[Fragment tekstu]
╭──
Reklama

Nasz kaliski rynek to mała Białoruś

25/02/2009 12:32

Drobni kupcy, handlujący towarem na bazarze przy ul. 3 Maja w Kaliszu nie mają łatwego życia. Prowadzący handel w kioskach boją się włamań. Sprzedający na stołach narzekają na kieszonkowców i zauważają brak patroli porządkowych...

Bazar przy ul. 3 Maja był jeszcze kilka lat temu najchętniej odwiedzanym miejscem przez mieszkańców miasta. Szczególnie w niedzielę zbierał się tutaj tłum ludzi, chcących kupić ubrania, zagraniczną żywność lub meble po atrakcyjnych cenach. Do Kalisza na bazar ściągali nawet klienci z okolicznych miejscowości. Obecnie bazar stracił klientelę, ponieważ w pobliżu powstały supermarkety. Jego teren stał się jednak ulubionym miejscem dla... złodziei. Swój raj mają tutaj drobni kieszonkowcy i włamywacze, plądrujący metalowe kioski i małe sklepiki.
– Do włamań dochodzi najczęściej w nocy z soboty na niedzielę i następnej doby. Chodzą najpierw po rynku, obserwują. Patrzą, kto zostawia część towaru. Potem biorą łomy, nożyce. Odcinają kłódki, wyłamują drzwi i okiennice. Wynoszą wszystko – opowiada pan Zdzisław, sprzedawca tekstyliów.
Sąsiad Zdzisława od wielu lat sprzedaje tutaj warzywa i owoce. Do jego kiosku też się włamywano. – Nie wiem, czego chcieli, bo towar zabieram do domu. Ale może na jakiś pozostawiony przedmiot mieli ochotę – dodaje.
Kupcy zaznaczają, że nie chcą się użalać, ale stan bezpieczeństwa bazaru jest coraz gorszy. Dlatego postanowili zwrócić na siebie uwagę mediów.
– Mało jest patroli policji, a Straż Miejska przychodzi wtedy, gdy musi już coś kontrolować. Miasto przestało się nami interesować, ale powinno chociaż zapewnić bezpieczeństwo osobom tutaj handlującym. Liczymy na zwiększone patrole policji – dodaje pani Ewa.
╰──
[Rekordy do ćwiczenia]
╭──
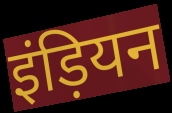
इंड़ियन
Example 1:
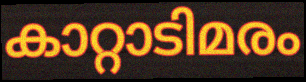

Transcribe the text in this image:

കാറ്റാടിമരം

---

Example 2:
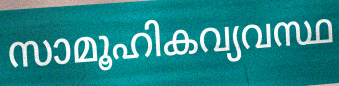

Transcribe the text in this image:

സാമൂഹികവ്യവസ്ഥ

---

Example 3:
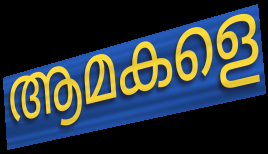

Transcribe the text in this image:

ആമകളെ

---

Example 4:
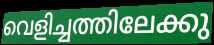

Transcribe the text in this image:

വെളിച്ചത്തിലേക്കു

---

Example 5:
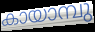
╰──
[Zadania]
1 - Dlaczego według artykułu o kaliskim bazarze bazar przy ul. 3 Maja stracił klientelę?
2 - Policz wiersze rekordów, w których występuje słowo "Example", i podaj samą liczbę.

[Zestaw odpowiedzi]
1 - Bo w pobliżu powstały supermarkety.

2 - 5